- [What to work on]: For the data that follows, state how many lines hold the string "ITLA", giving the number by itself.
>>>>>
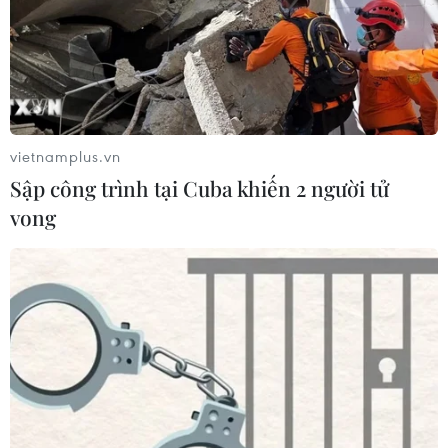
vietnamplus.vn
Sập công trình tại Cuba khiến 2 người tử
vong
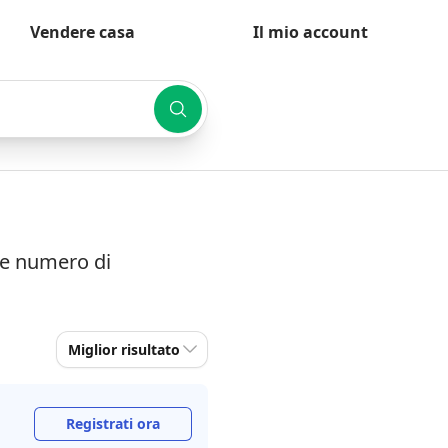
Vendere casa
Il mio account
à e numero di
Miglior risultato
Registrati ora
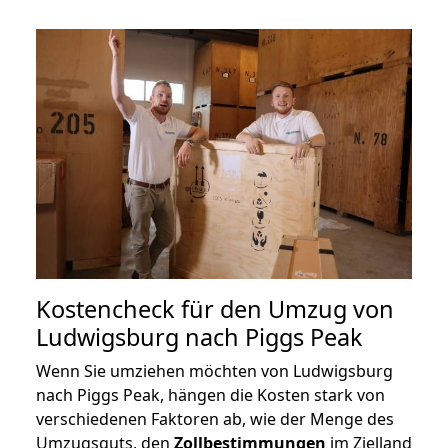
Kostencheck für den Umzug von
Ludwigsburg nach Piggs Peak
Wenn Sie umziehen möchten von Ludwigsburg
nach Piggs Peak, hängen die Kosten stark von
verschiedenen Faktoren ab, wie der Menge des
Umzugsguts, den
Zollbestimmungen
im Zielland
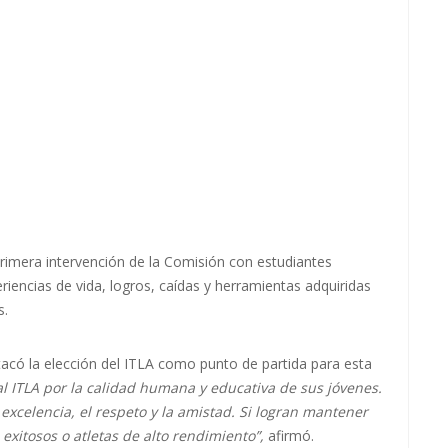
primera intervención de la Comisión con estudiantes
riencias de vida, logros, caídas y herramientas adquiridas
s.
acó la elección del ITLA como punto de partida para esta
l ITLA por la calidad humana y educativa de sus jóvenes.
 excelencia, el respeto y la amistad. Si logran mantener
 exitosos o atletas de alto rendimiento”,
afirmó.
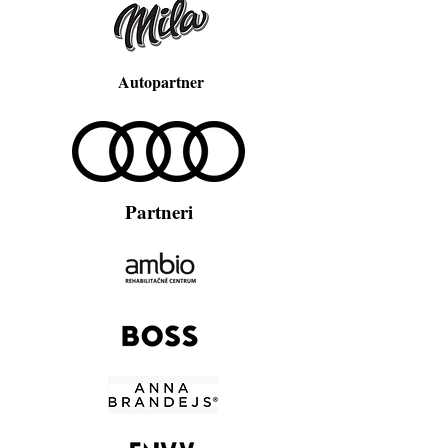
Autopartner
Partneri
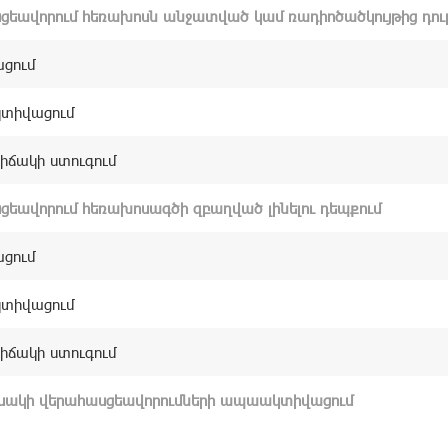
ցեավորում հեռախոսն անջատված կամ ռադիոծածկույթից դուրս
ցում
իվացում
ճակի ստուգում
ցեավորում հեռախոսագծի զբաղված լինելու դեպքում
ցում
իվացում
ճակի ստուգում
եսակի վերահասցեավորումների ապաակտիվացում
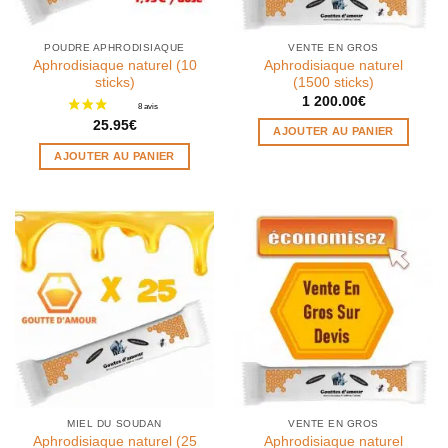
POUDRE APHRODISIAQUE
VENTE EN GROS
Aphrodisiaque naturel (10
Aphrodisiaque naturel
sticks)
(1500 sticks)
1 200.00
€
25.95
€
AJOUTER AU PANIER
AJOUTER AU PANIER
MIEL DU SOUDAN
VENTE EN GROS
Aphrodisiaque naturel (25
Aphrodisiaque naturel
<<<<<
>>>>>
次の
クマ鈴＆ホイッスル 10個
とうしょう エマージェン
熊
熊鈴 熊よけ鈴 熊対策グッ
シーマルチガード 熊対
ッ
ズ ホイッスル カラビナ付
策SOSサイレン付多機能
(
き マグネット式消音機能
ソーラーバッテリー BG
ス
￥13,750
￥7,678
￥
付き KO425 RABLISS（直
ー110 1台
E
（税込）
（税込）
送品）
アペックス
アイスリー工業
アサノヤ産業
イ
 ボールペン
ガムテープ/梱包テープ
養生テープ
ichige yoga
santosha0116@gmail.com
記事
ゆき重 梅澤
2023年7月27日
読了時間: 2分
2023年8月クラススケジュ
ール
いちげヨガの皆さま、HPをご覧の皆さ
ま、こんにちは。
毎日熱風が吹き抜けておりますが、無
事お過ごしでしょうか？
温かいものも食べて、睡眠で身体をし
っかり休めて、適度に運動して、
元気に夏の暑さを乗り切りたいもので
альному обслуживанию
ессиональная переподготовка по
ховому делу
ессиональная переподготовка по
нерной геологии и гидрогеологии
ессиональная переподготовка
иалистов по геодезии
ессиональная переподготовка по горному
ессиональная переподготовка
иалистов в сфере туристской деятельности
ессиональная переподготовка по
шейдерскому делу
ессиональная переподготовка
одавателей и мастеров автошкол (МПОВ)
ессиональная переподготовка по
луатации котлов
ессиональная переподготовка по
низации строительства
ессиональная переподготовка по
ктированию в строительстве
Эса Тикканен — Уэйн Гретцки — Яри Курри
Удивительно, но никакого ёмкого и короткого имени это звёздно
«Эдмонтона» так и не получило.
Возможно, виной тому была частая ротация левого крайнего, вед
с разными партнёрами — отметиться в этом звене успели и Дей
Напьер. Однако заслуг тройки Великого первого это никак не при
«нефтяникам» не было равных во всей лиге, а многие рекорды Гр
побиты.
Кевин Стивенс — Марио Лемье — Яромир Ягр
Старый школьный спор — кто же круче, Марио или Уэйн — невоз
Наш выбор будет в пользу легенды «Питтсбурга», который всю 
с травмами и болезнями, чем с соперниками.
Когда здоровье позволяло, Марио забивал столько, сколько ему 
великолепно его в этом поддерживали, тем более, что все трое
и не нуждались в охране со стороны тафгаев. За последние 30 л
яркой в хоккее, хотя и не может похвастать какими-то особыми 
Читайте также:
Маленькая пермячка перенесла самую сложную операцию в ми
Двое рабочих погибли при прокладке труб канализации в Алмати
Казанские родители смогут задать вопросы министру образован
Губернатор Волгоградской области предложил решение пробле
<<<<<
- [Exercise response]: 2